Fundamental Theorem of Calculus Help?
Hello there, I've recently started learning about the fundamental theorem and have a few problems I'm not sure I understand how to do. Any help would be appreciated.

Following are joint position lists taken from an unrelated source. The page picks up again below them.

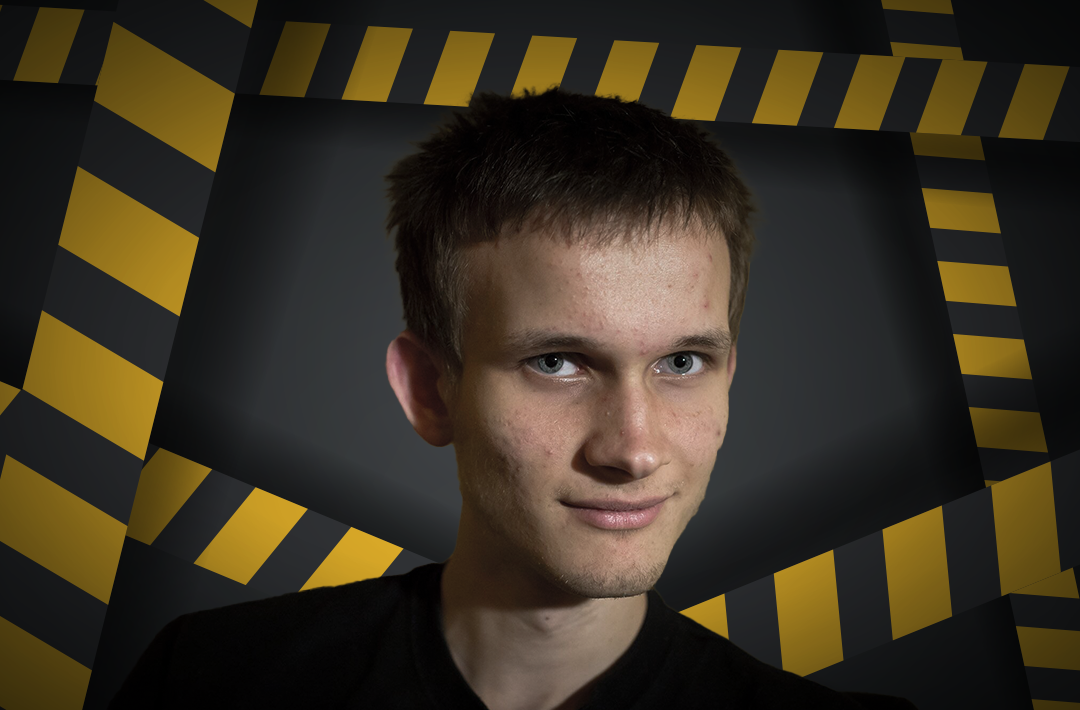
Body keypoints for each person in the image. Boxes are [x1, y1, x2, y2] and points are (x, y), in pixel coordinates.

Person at [111, 89, 915, 709]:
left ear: (729, 374)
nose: (633, 450)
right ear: (430, 390)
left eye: (681, 361)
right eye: (558, 363)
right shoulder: (209, 683)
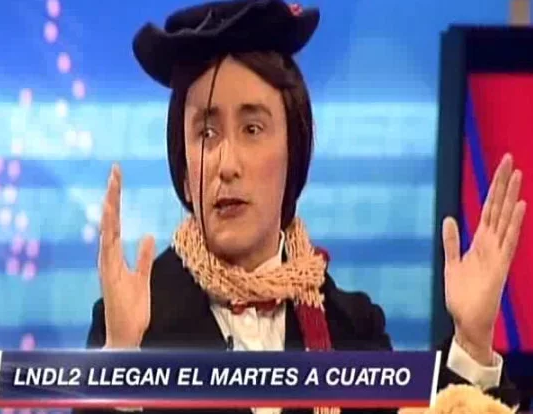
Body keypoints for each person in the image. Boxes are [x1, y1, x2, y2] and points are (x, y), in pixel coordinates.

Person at [83, 0, 527, 413]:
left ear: (294, 152)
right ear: (183, 167)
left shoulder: (354, 330)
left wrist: (472, 343)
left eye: (252, 129)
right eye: (206, 133)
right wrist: (122, 370)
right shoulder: (132, 328)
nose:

1. Find F(x), if f(x) = ∫ (3t-t^2) dt (Range; top: x, bottom: 3)
2. Find F(x), if f(x) = ∫ sqrt(1-t) dt (Range; top: sin(x), bottom: -1)
2 Answers
- az_lenderLv 74 weeks agoFavorite Answer
When you say "range," I guess you mean the limits on the integral.
#1. F(x) = (3/2)(x - 3) - (1/3)(x^3 - 27).
#2. F(x) = -(2/3)(1 - sin(x))^(3/2) + (2/3)(1 - (-1))^(3/2)
= -(2/3)(1 - sin(x))^(3/2) + (1/3)*2^(5/2).
- Geeganage WLv 54 weeks ago
1. f(x) = ∫ (3t-t^2) dt (Range; top: x, bottom: 3)
F(x) = t from 3 to x, ∫ (3t-t^2) dt = t from 3 to x,[(3t^2)/2 -(t^3)/3]
F(x) = (3x^2)/2 - (x^3)/3 -27/2+27/3 =(3x^2)/2 - (x^3)/3 - 27/6.
2. f(x) = t from -1 to sinx,∫ √(1-t) dt = t from -1 to sinx,(-2/3)[(1-t)^(3/2)].
F(x) = (-2/3)[(1-sinx)^(3/2) - 2^(3/2)].